Henceforth the schoolmaster avoided Rejner’s. The bookseller had heard that he dined at a restaurant in his own district. This was true. But he was very discontented! The food was not actually bad, but it was not cooked to his liking. The waiters were not attentive. He often thought of returning to Rejner’s, but his pride would not let him. He had been turned out of his home; in five minutes a bond of many years’ standing had been severed.
A short time after fate struck him a fresh blow. Miss Augusta had inherited a little fortune in the provinces and had decided to leave Stockholm on the first of October. The schoolmaster had to look out for new lodgings.
But he had been spoilt, and there was no pleasing him. He changed his room every month. There was nothing wrong with the rooms, but they were not like his old room. It had become such a habit with him to walk through certain streets, that he often found himself before his old front door before he realised his mistake. He was like a lost child.
Eventually he went to live in a boarding house, a solution which he had always loathed and dreaded. And then his friends lost sight of him altogether.
One evening, as the Pole was sitting alone over his grog, smoking, drinking, and nodding with the capacity of the oriental to lapse into complete stupor, the bookseller burst in on him like a thunderstorm, flung his hat on the table, and shouted:
“Confound him! Has anybody ever heard anything like it?”
The Pole roused himself from his brandy-and-tobacco Nirvana, and rolled his eyes.
“I say, confound it! Has anybody ever heard anything like it? He’s going to be married!”
“Who’s going to be married?” asked the Pole, startled by the bookseller’s violence and emphatic language.
“Schoolmaster Blom!”
The bookseller expected a glass of grog in exchange for his news. The proprietor left the counter and came to their table to listen.
“Has she any money?” he asked acutely.
“I don’t think so,” replied the bookseller, conscious of his temporary importance and selling his wares one by one.
“Is she beautiful?” asked the Pole. “My wife was very beautiful. Ugh!”
“No, she’s not beautiful either,” answered the bookseller, “but nice-looking.”
“Have you seen her?” enquired the proprietor. “Is she old?” His eyes wandered towards the kitchen door.
“No, she’s young!”
“And her parents?” continued the proprietor.

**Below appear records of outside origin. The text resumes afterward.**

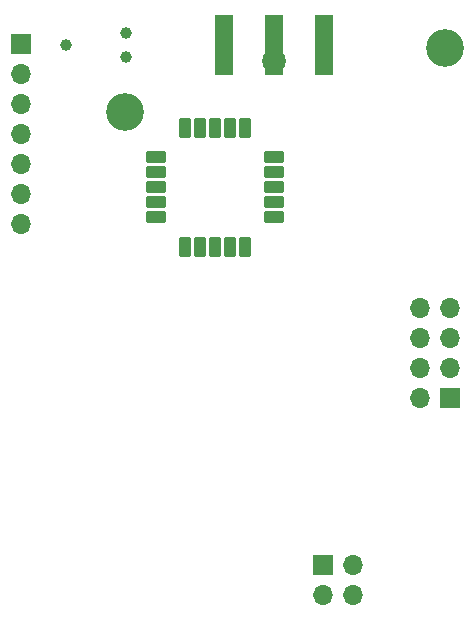
<source format=gbs>
G04 #@! TF.GenerationSoftware,KiCad,Pcbnew,7.0.7*
G04 #@! TF.CreationDate,2023-10-13T16:37:57+02:00*
G04 #@! TF.ProjectId,ithowifi_4l,6974686f-7769-4666-995f-346c2e6b6963,rev?*
G04 #@! TF.SameCoordinates,Original*
G04 #@! TF.FileFunction,Soldermask,Bot*
G04 #@! TF.FilePolarity,Negative*
%FSLAX46Y46*%
G04 Gerber Fmt 4.6, Leading zero omitted, Abs format (unit mm)*
G04 Created by KiCad (PCBNEW 7.0.7) date 2023-10-13 16:37:57*
%MOMM*%
%LPD*%
G01*
G04 APERTURE LIST*
G04 Aperture macros list*
%AMRoundRect*
0 Rectangle with rounded corners*
0 $1 Rounding radius*
0 $2 $3 $4 $5 $6 $7 $8 $9 X,Y pos of 4 corners*
0 Add a 4 corners polygon primitive as box body*
4,1,4,$2,$3,$4,$5,$6,$7,$8,$9,$2,$3,0*
0 Add four circle primitives for the rounded corners*
1,1,$1+$1,$2,$3*
1,1,$1+$1,$4,$5*
1,1,$1+$1,$6,$7*
1,1,$1+$1,$8,$9*
0 Add four rect primitives between the rounded corners*
20,1,$1+$1,$2,$3,$4,$5,0*
20,1,$1+$1,$4,$5,$6,$7,0*
20,1,$1+$1,$6,$7,$8,$9,0*
20,1,$1+$1,$8,$9,$2,$3,0*%
G04 Aperture macros list end*
%ADD10R,1.700000X1.700000*%
%ADD11O,1.700000X1.700000*%
%ADD12C,3.200000*%
%ADD13C,0.990600*%
%ADD14C,2.000000*%
%ADD15R,1.500000X5.080000*%
%ADD16RoundRect,0.101600X-0.400000X0.750000X-0.400000X-0.750000X0.400000X-0.750000X0.400000X0.750000X0*%
%ADD17RoundRect,0.101600X0.400000X0.750000X-0.400000X0.750000X-0.400000X-0.750000X0.400000X-0.750000X0*%
%ADD18RoundRect,0.101600X0.750000X0.400000X-0.750000X0.400000X-0.750000X-0.400000X0.750000X-0.400000X0*%
%ADD19RoundRect,0.101600X-0.750000X-0.400000X0.750000X-0.400000X0.750000X0.400000X-0.750000X0.400000X0*%
%ADD20RoundRect,0.101600X-0.750000X0.400000X-0.750000X-0.400000X0.750000X-0.400000X0.750000X0.400000X0*%
G04 APERTURE END LIST*
D10*
X85725000Y-107797600D03*
D11*
X85725000Y-110337600D03*
X85725000Y-112877600D03*
X85725000Y-115417600D03*
X85725000Y-117957600D03*
X85725000Y-120497600D03*
X85725000Y-123037600D03*
D12*
X94488000Y-113538000D03*
D10*
X111292000Y-151928000D03*
D11*
X113832000Y-151928000D03*
X111292000Y-154468000D03*
X113832000Y-154468000D03*
D13*
X94576000Y-108917400D03*
X89496000Y-107901400D03*
X94576000Y-106885400D03*
D14*
X107100780Y-109251460D03*
D12*
X121630000Y-108120000D03*
D10*
X122047000Y-137795000D03*
D11*
X119507000Y-137795000D03*
X122047000Y-135255000D03*
X119507000Y-135255000D03*
X122047000Y-132715000D03*
X119507000Y-132715000D03*
X122047000Y-130175000D03*
X119507000Y-130175000D03*
D15*
X107100000Y-107848400D03*
X102850000Y-107848400D03*
X111350000Y-107848400D03*
D16*
X99560000Y-114950000D03*
D17*
X100829990Y-114950000D03*
D16*
X102100000Y-114950000D03*
X103370000Y-114950000D03*
X104640000Y-114950000D03*
D18*
X107100000Y-117410000D03*
D19*
X107100000Y-118679990D03*
X107100000Y-119950000D03*
X107100000Y-121220000D03*
X107100000Y-122490000D03*
D16*
X104640000Y-124950000D03*
X103370000Y-124950000D03*
X102100000Y-124950000D03*
X100829990Y-124950000D03*
X99560000Y-124950000D03*
D20*
X97100000Y-122490000D03*
D18*
X97100000Y-121220000D03*
X97100000Y-119950000D03*
X97100000Y-118679990D03*
X97100000Y-117410000D03*
M02*

</source>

“I heard that her father was a brass founder in Orebro.”
“The rascal! Well, I never!” said the proprietor.
“Haven’t I always said so? The man is a born husband,” said the bookseller.
“We all of us are,” said the proprietor, “and take my word for it, no one escapes his fate!”
With this philosophical remark he closed the subject and returned to the counter.
When they had settled that the schoolmaster was not marrying for money, they discussed the problem of “what the young people were going to live on.” The bookseller made a guess at the schoolmaster’s salary and “what he might earn besides by giving private lessons.” When that question, too, had been settled, the proprietor, who had returned to the table, asked for details.
“Where had he met her? Was she fair or dark? Was she in love with him?”
The last question was by no means out of the way; the bookseller “thought she was,” for he had seen them together, arm in arm, looking into shop windows.
“But that he, who was such a stick, could fall in love! It was incredible!”
“And what a husband he would make!” The proprietor knew that he was devilish particular about his food, and that, he said, was a mistake when one was married.